The commercial real estate market has no doubt been reshaped this year as a result of the COVID-19 crisis. As one result, what was once a second tier investment option, the sale leaseback, has gained significant momentum towards becoming one of the more popular investments for 2020 and beyond.
A sale leaseback is by no means a new type of investment in commercial real estate, but rather one that has arguably been under-utilized during the last 10 years, largely because of consistent economic growth. When business is doing well and revenue continues to increase, a major investment most small to midsize businesses desire to make is to purchase the building or land that they currently lease, or to purchase a new, larger space. Owning rather than leasing has many obvious benefits with regards to the company’s financials.

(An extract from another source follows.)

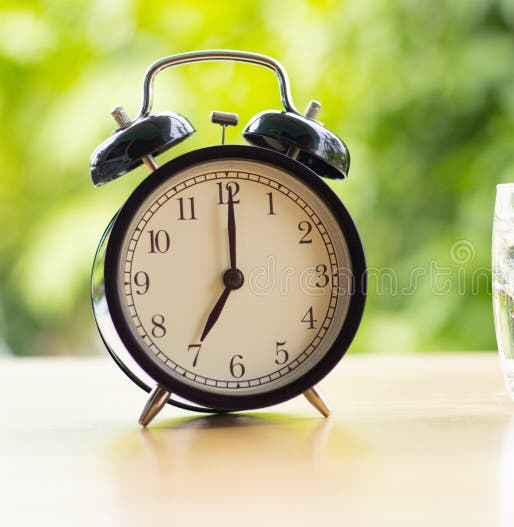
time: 7:00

The most conspicuous being that rent, which was formerly an expense, now becomes burgeoning equity, thus increasing assets on the balance sheet, and making the business itself more valuable.
So exactly what is a sale leaseback and why would a company pursue this route? A sale leaseback occurs when a business that owns their real estate decides to sell the real estate to an investor who is willing to lease that same building back to them at market rate. Given what was stated earlier, why would any business do this rather than continue to grow equity in their property? For most businesses, the answer is simple–money. A business may need to free up capital for any number of reasons. This could include having cash to acquire a struggling competitor, or quite the opposite, to get their own production and services up and running again after the shutdown.

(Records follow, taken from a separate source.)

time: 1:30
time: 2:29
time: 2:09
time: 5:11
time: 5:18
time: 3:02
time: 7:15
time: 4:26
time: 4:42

Regardless, the decision comes back to debt. Debt is the driving force behind doing a sale leaseback. Why? To understand the benefit of a sale leaseback, it is imperative to understand what a company’s current ratio means and how it alters the type and amount of debt a company can take on. Current ratio measures a company’s ability to pay short-term debt. It shows how a company can maximize the current assets on its balance sheet to pay its current debt. Current Ratio=Current Assets/ Current Liabilities, so if there are $2,000,000 in Current Assets and $1,000,000 in Current Liabilities, that calculates to a Current Ratio of two. Most companies will want their Current Ratio to be greater than one, meaning that current assets are greater than their current debt, payable within one year.
How does a sale leaseback alter a company’s Current Ratio? Assuming that the debt on the building isn’t due that year, the company is increasing their current assets, thus increasing their current ratio, which makes their liquidity higher and would allow for them to take on new debt at lower rates.
Sale leasebacks are just one way to take advantage of current low interest rates and pools of investors searching for profitable Cap Rates in the commercial real estate market. Sale leasebacks may even become a new norm for companies as they provide a sound investment for both parties in the right circumstances.